ATLANTA, GEORGIA, US — Art Hibbs, an influential figure in the global milling industry over many decades, celebrated his 100th birthday on Oct. 23 with family and friends in Atlanta.
Known for his expertise as a technical miller, Hibbs co-authored both editions of the book, “Wheat Flour Milling,” which is referred to by millers worldwide.
His work as a member of the International Association of Operative Millers (IAOM) spanned decades and influenced the careers of many flour millers.
Paul Brennan, a retired Canadian miller and former IAOM president, said he had the privilege of working with Hibbs on the IAOM Technical Committee.
“Upon becoming a member of that committee after my term on the board ended, I gradually got to know Art better and to realize his substantial contribution to the technical committee’s activities, always with the interest of the practical miller in mind,” Brennan said. “He was always approachable and willing to share his vast knowledge with all who cared to discuss the many aspects of our industry’s operations.

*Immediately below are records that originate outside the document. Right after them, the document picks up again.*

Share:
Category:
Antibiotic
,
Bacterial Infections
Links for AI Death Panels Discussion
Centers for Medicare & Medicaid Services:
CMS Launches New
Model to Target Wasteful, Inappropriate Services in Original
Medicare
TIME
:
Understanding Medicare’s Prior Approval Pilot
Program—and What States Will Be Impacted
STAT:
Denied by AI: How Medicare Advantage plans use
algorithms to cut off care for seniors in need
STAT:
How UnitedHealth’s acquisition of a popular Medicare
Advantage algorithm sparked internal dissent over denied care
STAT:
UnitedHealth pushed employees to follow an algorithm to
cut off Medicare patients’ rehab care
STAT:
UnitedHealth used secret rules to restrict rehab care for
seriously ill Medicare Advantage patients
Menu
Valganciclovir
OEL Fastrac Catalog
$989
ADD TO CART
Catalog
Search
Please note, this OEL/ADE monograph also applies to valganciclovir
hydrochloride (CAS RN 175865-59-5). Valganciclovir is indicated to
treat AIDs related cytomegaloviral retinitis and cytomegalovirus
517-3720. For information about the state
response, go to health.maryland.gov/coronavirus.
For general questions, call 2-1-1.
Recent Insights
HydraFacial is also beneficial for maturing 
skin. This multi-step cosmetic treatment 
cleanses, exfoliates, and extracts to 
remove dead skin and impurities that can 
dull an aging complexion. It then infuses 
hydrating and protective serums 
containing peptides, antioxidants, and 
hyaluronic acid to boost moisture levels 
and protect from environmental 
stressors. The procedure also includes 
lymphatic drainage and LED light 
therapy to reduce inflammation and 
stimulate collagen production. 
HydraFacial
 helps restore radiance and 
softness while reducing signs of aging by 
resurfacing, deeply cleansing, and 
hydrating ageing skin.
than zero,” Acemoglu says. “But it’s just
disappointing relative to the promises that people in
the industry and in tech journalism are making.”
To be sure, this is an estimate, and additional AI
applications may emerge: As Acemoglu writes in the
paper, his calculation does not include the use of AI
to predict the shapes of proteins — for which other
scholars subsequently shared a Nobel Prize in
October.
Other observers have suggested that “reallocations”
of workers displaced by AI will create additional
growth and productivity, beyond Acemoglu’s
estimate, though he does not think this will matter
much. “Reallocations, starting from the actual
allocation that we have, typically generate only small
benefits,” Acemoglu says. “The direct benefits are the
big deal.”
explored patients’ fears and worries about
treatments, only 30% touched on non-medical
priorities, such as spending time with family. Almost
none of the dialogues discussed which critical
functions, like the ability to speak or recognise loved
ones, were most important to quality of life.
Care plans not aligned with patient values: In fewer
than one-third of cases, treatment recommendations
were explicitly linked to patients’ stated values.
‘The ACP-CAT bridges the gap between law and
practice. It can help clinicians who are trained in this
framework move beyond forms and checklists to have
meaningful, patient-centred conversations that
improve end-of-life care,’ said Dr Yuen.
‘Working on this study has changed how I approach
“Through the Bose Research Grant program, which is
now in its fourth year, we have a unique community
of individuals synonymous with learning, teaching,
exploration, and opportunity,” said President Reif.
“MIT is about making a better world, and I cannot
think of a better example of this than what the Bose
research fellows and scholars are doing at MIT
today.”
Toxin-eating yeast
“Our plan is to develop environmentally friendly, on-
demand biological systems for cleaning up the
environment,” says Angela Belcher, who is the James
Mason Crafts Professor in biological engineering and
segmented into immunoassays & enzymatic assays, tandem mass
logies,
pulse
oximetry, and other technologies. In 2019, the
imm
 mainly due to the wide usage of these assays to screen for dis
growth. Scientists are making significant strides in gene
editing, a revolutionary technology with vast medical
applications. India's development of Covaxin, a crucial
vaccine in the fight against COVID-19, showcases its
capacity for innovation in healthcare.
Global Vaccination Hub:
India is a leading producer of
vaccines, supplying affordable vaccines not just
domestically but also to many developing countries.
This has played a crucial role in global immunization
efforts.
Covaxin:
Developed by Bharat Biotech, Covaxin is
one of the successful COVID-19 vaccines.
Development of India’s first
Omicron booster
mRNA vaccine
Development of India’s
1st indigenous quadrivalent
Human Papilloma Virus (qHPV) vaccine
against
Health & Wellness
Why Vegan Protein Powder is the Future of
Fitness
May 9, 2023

Art always was, and yet remains, a shining example of a ‘gentleman’s gentleman.’”
A Kansas native, Hibbs worked at his family’s grain elevator and feed store before attending Kansas State University, where he received a degree in milling technology in 1943.
He fought in World War II as a captain in the corps of combat engineers in Europe, and also provided flour milling capacity and capability intelligence to the Allies.
After the war, he returned to Kansas State and received a master’s degree in milling science in 1947.
During the next four years, he worked on developing and promoting impact milling while employed by Safety Car Heating and Lighting, owners of the Entoletor.
He joined the International Milling Co. in 1951 and was named its eastern division milling superintendent four years later.
In 1965, Hibbs was transferred to the corporate headquarters in Minneapolis, Minnesota, US, and was promoted to director of corporate grain processing technology for International Milling’s mills in the United States, Canada and South America.
He provided technical assistance to the US Wheat Associates when a wheat shipment to London, England, was held up due to ergot contamination. The solution — a cleaning system that removes ergot — saved the shipment from being rejected.
After officially retiring from the milling industry in 1988, he formed his own international consulting business providing technical services for milling operations in the Americas, the Caribbean, the Pacific Rim, Eastern Europe and North Africa.
During this time, he worked on assignment for the World Bank in Albania, assessing and advising on the country’s wheat flour milling capabilities and capacities.
His work with the IAOM spanned many decades and he held many different positions within the association. He was a long-serving member of the technical and education committees and was the driving force in getting the IAOM correspondence courses translated into Spanish.
Hibbs, who was IAOM president in 1968, received the organization’s highest honor in 1986 when he received the Gold Medal award for exemplary service.
He is one of only 22 IAOM members to receive the award during the association’s 125-year history.